[Extract to read]:
►

I wanted to send this on Sunday. It’s still Sunday (where I’m at), so here it goes. Less than what I aimed for but the important parts are there: A thorough (I hope) discussion of long-term support and an invitation to come to Accento (now online and free).

I send this newsletter out some Sundays. Or other days. Sometimes not for weeks. But as an actual email. So, subscribe!

Long-term support for Java

Once you dig into it, support — short or long term — is a surprisingly complex topic. It involves the OpenJDK, various companies and their commercial offerings as well as volunteer projects and contributors, and often the same people wear different hats at different times of the day. It also involves money and fame, which makes it a touchy topic, too. To top it off, the term itself is pretty vague and means different things to different people.

That I work for Oracle doesn’t make things simpler, but this newsletter is my hobby: I write it in my own time and send it once it’s done. Nobody proof-read or fact-checked this, which means (a) I may be wrong about some things, (b) you shouldn’t make any decisions solely based on what I write (see it as input for further research), and (c) this is not Oracle’s position or any of my colleagues’ opinion on the matter (well, it might be, but I don’t know).

With all of that out of the way, let’s get into it. While reading on, keep in mind what I said about the vagueness of support — I’ll come back to it toward the end.

Support in OpenJDK

To start, remember that OpenJDK is a project and a code base, but no runtime or binary. You can’t ever run OpenJDK, you can only run somebody’s build of OpenJDK. For example, you’ll find Oracle’s OpenJDK build at jdk.java.net and Adoptium’s at adoptium.net. Here’s how the OpenJDK project manages its forks and fixes for any given release:

  • the jdk repo is the mainline where all principal development takes place — it is governed by OpenJDK under Oracle’s leadership
  • about three months before the release of Java N, the mainline is forked to the repo jdkN — it is governed by the OpenJDK release process under Oracle’s leadership
  • a few weeks before the release, this repo gets forked again into the update fork jdkNu — this is the interesting one because …
  • when version N is released, jdkN is archived and will no longer see any changes
Discussion of the OpenJDK release process starts at 5:49

That means, after N’s release, support for it happens in jdkNu. So who’s in charge of these update forks? For the first six months, Oracle leads the community effort and prepares two update releases N.0.1 and N.0.2, patched with relevant security patches and bug fixes. After that, it steps down, so it can focus on updating the next feature release, and another company or community can take up the mantle. For example, Red Hat took over jdk11u and Azul took over jdk13u and jdk15u. Other forks, like jdk14u, may see no further development.

◄

[Required tasks]:
A) In the newsletter on Java long-term support, which company took over the jdk11u update fork?
B) Translate this sentence from the newsletter on Java long-term support into Spanish: "You can't ever run OpenJDK, you can only run somebody's build of OpenJDK."
C) Write a continuation of the newsletter on Java long-term support, starting after its last sentence.

[Extracted data]:

►

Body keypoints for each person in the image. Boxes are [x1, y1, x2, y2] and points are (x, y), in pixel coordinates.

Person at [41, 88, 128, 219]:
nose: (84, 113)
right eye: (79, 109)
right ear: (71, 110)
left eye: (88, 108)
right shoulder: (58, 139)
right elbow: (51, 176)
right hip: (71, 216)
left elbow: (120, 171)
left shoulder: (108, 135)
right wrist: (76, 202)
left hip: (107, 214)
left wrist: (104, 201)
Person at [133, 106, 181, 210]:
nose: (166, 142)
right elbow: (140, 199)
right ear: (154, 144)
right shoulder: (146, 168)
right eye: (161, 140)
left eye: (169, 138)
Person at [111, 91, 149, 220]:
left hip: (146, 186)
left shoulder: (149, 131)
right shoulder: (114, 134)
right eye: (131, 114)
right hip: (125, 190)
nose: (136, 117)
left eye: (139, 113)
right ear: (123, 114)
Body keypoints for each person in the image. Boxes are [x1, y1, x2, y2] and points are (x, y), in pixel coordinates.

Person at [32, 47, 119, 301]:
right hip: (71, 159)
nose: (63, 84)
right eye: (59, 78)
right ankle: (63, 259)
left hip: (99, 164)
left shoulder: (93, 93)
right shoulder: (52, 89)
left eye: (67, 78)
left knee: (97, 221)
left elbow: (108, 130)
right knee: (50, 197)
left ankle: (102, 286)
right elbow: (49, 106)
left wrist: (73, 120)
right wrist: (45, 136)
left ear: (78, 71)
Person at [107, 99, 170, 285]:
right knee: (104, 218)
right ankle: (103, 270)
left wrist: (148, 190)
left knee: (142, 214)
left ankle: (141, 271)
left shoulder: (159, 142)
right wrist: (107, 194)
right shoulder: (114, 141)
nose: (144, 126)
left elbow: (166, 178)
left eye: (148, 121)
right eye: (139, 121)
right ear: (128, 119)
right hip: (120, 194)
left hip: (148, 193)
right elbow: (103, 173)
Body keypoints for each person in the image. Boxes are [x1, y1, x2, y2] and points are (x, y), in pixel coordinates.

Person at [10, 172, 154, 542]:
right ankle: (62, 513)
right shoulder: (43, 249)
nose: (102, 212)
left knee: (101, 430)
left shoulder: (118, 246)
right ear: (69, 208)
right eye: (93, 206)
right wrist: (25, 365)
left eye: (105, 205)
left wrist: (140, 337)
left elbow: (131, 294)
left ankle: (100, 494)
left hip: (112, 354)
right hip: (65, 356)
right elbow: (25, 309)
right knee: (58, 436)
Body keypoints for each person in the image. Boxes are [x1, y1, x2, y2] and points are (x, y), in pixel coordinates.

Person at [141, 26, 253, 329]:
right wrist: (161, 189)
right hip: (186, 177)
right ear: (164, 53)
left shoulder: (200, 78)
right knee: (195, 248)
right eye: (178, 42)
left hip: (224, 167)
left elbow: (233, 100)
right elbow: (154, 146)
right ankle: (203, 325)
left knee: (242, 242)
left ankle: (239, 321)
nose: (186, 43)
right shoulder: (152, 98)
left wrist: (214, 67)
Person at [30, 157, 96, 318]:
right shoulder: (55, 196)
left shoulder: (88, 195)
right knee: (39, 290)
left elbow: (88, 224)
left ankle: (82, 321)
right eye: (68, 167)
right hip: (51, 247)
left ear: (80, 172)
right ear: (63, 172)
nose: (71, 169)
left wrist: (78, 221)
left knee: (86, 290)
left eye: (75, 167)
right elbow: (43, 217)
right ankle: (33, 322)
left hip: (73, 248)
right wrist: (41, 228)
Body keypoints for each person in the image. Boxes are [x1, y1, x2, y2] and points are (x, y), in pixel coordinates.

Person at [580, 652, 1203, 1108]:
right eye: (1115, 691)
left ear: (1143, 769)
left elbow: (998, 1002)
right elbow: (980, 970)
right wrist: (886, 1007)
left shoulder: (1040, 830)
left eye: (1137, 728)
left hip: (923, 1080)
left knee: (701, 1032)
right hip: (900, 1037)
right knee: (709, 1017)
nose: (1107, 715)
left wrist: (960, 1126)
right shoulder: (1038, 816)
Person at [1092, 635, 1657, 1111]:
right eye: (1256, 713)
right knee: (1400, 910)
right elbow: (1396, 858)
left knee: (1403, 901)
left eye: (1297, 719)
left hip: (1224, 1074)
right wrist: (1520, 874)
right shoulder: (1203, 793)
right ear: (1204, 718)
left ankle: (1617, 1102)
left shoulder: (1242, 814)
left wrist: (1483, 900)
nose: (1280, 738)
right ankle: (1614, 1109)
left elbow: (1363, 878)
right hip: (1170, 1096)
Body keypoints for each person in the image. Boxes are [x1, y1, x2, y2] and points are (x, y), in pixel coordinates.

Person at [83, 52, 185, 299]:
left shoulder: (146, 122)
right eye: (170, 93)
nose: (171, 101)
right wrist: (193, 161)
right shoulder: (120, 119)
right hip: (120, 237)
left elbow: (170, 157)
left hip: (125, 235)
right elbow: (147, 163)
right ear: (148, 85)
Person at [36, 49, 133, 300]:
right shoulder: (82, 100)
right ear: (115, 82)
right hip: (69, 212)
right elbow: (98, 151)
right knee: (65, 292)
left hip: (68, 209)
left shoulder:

◄

[Answers for the exercise]:
A) Red Hat

B) Nunca puedes ejecutar OpenJDK; solo puedes ejecutar la compilación de OpenJDK de alguien.

C)
Even with jdkNu in charge of fixing bugs in Java N, much of that work still happens in jdk. Bugs often exist in the main line as well and are usually fixed there first before getting merged into the relevant update forks. In fact, much of the work on these forks is carefully evaluating which bugs should be fixed and merge the existing fixes from the main line — this may be a as trivial as a simple cherry-pick but if the development lines diverged in the mean time, it may just as well be Proper Software Development.

Vendor support

First a little nomenclature: When I say vendor I mean any company or community that offers JDK runtimes for downloads, for example Amazon (with Corretto) or Bellsoft (with Liberica). Some of them have more than one offer on display: As mentioned, there’s Oracle’s OpenJDK build on jdk.java.net but you can also get Oracle JDK, which comes with a different license, support (that word again), and a bill (for use in production).

The aforementioned OpenJDK jdkNu fork can be the basis for the vendors’ distributions and I think this is common practice, but I don’t actually know. (Does anybody ship a JDK that isn’t based on these forks? I’d love to find out.) Either way, different distributions can differ in more than just their name. Some vendors may build straight from jdkNu but others may include more fixes (e.g. due to contractual obligations) or fewer (e.g. because a change’s impact on stability was assessed differently).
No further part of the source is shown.